*** Input data Section Begins ***
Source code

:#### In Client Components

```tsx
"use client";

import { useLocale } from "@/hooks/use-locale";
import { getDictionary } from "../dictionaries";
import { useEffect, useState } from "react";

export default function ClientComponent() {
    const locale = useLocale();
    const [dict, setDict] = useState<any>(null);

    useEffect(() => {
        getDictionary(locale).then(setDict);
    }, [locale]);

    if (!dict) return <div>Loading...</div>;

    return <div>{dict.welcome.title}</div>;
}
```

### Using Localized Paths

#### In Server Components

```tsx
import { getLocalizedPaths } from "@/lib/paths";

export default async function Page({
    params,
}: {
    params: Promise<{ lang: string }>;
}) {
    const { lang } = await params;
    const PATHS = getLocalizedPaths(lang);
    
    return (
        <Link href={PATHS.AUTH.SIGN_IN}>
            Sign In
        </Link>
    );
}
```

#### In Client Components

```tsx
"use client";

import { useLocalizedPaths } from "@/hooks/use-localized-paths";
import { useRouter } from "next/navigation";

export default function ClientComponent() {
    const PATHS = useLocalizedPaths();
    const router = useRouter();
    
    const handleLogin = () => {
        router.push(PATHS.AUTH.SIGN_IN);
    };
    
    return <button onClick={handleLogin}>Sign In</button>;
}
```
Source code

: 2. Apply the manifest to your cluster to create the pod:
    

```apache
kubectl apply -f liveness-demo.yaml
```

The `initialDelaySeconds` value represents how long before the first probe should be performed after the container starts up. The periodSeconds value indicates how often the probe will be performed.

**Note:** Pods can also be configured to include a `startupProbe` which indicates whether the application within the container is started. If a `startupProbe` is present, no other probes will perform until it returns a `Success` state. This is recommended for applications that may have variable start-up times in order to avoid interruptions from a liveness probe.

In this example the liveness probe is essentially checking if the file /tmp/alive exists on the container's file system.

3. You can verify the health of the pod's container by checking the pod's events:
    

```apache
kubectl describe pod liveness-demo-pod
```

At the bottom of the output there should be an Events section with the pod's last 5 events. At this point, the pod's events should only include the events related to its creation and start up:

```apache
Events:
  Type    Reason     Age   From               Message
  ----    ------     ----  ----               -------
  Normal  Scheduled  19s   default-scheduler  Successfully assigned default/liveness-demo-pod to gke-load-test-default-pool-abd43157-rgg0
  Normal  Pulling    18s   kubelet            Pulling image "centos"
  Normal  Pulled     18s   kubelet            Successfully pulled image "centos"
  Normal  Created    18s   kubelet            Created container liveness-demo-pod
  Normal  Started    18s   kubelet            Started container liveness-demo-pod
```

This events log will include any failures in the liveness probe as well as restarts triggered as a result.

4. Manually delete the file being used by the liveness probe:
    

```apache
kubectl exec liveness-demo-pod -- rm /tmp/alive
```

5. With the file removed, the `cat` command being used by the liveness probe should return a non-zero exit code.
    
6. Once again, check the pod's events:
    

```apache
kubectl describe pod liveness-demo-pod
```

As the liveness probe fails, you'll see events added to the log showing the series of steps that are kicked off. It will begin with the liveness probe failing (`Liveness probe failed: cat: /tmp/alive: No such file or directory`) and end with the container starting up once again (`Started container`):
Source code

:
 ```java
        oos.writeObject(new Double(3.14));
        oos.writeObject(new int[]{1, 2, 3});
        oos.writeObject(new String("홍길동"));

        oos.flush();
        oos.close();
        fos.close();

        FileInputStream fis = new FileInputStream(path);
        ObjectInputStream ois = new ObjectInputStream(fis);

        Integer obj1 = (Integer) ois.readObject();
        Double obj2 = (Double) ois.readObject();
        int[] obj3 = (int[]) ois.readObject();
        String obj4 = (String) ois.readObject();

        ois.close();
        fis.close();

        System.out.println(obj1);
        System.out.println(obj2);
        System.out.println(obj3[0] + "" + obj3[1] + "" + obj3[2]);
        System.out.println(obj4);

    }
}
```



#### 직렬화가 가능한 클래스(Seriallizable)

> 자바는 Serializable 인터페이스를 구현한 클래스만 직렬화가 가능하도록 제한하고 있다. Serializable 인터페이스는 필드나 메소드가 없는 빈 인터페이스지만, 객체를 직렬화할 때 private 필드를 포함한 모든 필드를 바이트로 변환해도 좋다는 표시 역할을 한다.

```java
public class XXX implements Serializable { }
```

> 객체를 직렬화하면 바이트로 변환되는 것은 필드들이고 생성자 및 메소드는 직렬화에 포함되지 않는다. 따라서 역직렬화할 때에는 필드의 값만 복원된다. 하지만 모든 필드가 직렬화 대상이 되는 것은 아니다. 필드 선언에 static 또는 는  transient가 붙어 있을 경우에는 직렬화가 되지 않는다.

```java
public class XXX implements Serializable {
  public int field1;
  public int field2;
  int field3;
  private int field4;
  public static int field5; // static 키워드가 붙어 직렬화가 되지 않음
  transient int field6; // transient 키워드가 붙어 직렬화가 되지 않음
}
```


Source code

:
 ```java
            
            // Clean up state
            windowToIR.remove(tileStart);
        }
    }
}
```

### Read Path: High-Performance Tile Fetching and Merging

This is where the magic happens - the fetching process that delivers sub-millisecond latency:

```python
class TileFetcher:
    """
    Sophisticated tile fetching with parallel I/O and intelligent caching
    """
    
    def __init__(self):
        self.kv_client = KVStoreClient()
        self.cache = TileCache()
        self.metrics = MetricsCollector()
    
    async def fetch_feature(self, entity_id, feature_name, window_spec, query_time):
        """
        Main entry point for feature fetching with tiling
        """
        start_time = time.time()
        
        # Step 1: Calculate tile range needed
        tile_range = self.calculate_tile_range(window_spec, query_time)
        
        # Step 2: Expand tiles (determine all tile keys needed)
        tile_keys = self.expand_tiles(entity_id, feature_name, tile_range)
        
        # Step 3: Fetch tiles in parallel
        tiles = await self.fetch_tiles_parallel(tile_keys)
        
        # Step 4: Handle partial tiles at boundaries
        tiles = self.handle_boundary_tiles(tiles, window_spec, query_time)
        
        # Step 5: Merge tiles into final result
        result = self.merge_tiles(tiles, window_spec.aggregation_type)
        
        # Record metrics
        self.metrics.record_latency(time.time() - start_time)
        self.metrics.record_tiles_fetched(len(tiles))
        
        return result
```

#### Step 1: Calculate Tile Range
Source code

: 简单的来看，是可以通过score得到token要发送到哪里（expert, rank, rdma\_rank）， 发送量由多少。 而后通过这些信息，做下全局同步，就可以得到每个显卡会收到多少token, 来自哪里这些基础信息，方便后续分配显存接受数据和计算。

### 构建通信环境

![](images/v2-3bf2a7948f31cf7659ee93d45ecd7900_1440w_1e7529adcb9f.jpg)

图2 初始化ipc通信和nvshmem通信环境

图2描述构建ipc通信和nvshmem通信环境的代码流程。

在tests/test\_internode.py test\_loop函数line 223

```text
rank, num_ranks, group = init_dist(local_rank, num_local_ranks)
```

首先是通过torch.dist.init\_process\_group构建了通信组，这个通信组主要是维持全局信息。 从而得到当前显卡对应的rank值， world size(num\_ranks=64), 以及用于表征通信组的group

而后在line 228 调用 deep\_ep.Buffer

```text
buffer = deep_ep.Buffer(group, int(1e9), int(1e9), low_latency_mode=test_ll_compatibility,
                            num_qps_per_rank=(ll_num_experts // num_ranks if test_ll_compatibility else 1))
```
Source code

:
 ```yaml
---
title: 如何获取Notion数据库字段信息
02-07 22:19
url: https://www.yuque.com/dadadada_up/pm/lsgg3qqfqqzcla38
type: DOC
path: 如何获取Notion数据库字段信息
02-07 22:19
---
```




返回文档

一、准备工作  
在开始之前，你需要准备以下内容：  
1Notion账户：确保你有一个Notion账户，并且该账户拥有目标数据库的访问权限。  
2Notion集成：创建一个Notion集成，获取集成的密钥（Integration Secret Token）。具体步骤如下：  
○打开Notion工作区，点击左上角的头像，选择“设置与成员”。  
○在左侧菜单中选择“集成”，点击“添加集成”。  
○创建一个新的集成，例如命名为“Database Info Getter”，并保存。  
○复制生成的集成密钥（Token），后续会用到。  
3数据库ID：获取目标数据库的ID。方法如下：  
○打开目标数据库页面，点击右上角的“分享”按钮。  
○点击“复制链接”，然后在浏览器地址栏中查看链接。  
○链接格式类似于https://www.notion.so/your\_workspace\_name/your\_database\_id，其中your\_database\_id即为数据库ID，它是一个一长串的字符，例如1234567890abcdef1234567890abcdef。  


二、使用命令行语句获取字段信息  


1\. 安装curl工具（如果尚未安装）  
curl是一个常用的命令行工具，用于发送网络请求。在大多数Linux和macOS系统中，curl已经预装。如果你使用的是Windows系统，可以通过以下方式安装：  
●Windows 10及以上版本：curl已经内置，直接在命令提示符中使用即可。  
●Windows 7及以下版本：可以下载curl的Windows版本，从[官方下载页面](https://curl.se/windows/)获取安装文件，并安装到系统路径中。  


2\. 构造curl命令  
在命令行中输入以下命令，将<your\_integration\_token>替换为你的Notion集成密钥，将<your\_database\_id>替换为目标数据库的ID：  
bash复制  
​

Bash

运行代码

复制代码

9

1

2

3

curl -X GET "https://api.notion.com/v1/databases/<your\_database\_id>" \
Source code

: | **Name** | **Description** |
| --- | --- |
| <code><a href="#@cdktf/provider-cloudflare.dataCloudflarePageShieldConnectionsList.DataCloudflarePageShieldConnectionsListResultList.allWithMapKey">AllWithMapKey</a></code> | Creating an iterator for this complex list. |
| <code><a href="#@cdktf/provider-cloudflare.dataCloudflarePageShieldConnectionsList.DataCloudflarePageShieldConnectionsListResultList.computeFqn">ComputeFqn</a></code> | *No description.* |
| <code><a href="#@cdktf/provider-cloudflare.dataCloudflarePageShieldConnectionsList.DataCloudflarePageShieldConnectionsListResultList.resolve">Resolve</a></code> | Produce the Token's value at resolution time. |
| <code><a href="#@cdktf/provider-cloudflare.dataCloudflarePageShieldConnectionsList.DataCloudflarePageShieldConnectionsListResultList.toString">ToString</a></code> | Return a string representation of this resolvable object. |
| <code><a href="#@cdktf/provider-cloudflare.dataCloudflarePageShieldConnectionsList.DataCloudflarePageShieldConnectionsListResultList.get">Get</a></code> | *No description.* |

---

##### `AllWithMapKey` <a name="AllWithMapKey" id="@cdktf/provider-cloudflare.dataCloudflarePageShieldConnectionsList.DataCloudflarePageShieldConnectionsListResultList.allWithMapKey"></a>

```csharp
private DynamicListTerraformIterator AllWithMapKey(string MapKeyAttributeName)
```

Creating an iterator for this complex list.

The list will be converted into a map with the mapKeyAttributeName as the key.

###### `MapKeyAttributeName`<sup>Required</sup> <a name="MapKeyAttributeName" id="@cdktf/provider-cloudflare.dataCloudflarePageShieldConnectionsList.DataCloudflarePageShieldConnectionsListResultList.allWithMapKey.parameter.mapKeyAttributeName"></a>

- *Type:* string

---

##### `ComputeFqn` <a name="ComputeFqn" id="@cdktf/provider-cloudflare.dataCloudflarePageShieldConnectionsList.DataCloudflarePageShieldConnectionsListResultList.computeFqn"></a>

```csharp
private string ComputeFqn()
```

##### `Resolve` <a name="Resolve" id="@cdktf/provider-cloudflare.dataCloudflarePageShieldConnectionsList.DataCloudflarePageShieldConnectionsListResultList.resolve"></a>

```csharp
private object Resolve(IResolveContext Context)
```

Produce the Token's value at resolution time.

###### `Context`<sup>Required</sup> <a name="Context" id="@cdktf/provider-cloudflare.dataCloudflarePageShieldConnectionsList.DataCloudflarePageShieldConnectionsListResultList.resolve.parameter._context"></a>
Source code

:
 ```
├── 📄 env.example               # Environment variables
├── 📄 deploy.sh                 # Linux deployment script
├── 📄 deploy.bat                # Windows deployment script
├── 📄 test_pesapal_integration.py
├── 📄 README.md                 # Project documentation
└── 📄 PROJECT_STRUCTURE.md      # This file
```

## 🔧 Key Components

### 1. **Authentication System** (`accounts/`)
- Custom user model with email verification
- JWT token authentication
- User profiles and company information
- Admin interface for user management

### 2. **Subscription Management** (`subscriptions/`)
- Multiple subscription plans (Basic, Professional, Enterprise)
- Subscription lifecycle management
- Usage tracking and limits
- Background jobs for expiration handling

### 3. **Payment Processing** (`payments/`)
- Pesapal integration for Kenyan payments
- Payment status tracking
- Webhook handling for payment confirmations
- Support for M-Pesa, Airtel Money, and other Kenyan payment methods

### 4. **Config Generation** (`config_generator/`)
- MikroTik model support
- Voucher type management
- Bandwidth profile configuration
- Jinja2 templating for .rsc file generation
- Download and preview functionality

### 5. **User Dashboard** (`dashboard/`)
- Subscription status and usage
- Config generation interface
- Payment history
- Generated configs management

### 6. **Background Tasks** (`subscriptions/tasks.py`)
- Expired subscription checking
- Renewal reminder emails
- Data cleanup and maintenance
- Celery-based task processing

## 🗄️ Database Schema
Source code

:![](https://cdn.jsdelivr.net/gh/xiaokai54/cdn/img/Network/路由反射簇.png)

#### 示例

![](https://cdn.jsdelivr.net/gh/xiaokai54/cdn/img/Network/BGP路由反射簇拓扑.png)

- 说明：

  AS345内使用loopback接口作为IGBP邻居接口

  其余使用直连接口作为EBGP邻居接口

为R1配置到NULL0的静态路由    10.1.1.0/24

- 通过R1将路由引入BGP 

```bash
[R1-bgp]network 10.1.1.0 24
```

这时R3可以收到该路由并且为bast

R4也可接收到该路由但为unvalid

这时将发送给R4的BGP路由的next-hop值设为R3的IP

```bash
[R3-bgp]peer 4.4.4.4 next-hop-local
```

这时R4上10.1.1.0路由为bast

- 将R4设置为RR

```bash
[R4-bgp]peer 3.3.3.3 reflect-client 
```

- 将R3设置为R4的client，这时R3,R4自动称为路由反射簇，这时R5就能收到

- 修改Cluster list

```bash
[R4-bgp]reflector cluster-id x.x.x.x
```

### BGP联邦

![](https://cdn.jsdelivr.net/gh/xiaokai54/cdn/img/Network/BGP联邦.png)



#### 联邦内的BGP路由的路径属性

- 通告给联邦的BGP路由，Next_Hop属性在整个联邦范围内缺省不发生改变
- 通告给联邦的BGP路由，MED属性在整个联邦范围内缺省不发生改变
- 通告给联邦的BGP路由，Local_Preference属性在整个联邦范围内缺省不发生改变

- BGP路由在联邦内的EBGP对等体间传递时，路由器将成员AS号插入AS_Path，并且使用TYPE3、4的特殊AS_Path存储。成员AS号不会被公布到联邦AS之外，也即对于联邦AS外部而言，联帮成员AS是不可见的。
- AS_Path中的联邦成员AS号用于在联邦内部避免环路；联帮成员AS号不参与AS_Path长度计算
*** Input data Section Ends ***
● What you need to do: Respond with the exact lines running from the one that contains "- 通告给联邦的BGP路由，Local_" through the last line of the data above, and no other lines.

● Solution to the problem:
- 通告给联邦的BGP路由，Local_Preference属性在整个联邦范围内缺省不发生改变

- BGP路由在联邦内的EBGP对等体间传递时，路由器将成员AS号插入AS_Path，并且使用TYPE3、4的特殊AS_Path存储。成员AS号不会被公布到联邦AS之外，也即对于联邦AS外部而言，联帮成员AS是不可见的。
- AS_Path中的联邦成员AS号用于在联邦内部避免环路；联帮成员AS号不参与AS_Path长度计算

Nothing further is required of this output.